An AI-powered assistive navigation system for visually impaired individuals.
This project analyzes visual scenes using computer vision and Vision-Language Models to provide real-time audio guidance. The system detects objects in the environment, generates descriptive captions of the scene, and converts them into speech to help visually impaired users understand their surroundings.
The system integrates object detection (YOLOv8), image captioning (BLIP), and text-to-speech (gTTS) in a multi-step pipeline.

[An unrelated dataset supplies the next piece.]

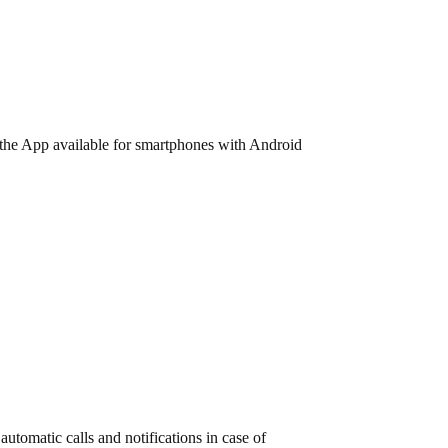
ia the App available for smartphones with Android
utomatic calls and notifications in case of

Users can upload images, process videos, or use a live webcam to receive spoken navigation guidance.
Object Detection (YOLOv8): Detects important objects such as people, vehicles, chairs, buses, and obstacles in real time.
Image Captioning (BLIP): Generates natural language descriptions of the scene using a Vision-Language Model.
Navigation Alerts: Combines detected objects and scene captions to produce meaningful navigation guidance.
The system supports multiple input sources:
Image Upload: Analyze static images to generate scene descriptions.
Video Processing: Extract frames from videos and analyze each scene.
Live Webcam Navigation: Provide real-time environmental descriptions.
Text-to-Speech Conversion (gTTS): Convert generated scene descriptions into spoken guidance.
Accessibility Support: Designed to help visually impaired individuals understand their surroundings through audio feedback.
Gradio Interface: Provides an easy-to-use web application where users can:
- Upload images
- Upload videos
- Use a live webcam
The interface displays:
- Detected objects
- Scene descriptions
- Audio guidance
git clone https://github.com/BhaveshBhakta/Smart-Navigation-Stick-Using-VLM.git
cd Smart-Navigation-Stick-Using-VLM
pip install -r requirements.txt
YOLOv8 will automatically download the model weights when running for the first time.
python app.py
After running the application, open the local Gradio interface:
http://127.0.0.1:7860
- Capture visual input from images, videos, or webcam.
- Detect objects in the environment using YOLOv8.
- Generate scene descriptions using the BLIP Vision-Language Model.
- Combine detected objects and captions to create navigation guidance.
- Convert navigation text into audio using Google Text-to-Speech.
- Deliver spoken guidance to the user.
Smart-Navigation-System
│
├── app.py
├── modules
│ ├── caption.py
│ ├── detection.py
│ ├── navigation.py
│ ├── tts.py
│ ├── video_processing.py
│ └── webcam_processing.py
│
├── training
│ ├── train_blip.py
│ ├── evaluate_model.py
│ └── dataset_loader.py
│
├── dataset
│
├── requirements.txt
└── README.md
Distance Estimation
Integrate depth estimation to determine how far objects are from the user.
Mobile Deployment
Convert the system into a mobile application for real-world use.
Improved Scene Understanding
Use advanced Vision-Language Models such as InstructBLIP or LLaVA for richer descriptions.
Edge Deployment
Optimize models for deployment on edge devices such as Raspberry Pi or smart glasses.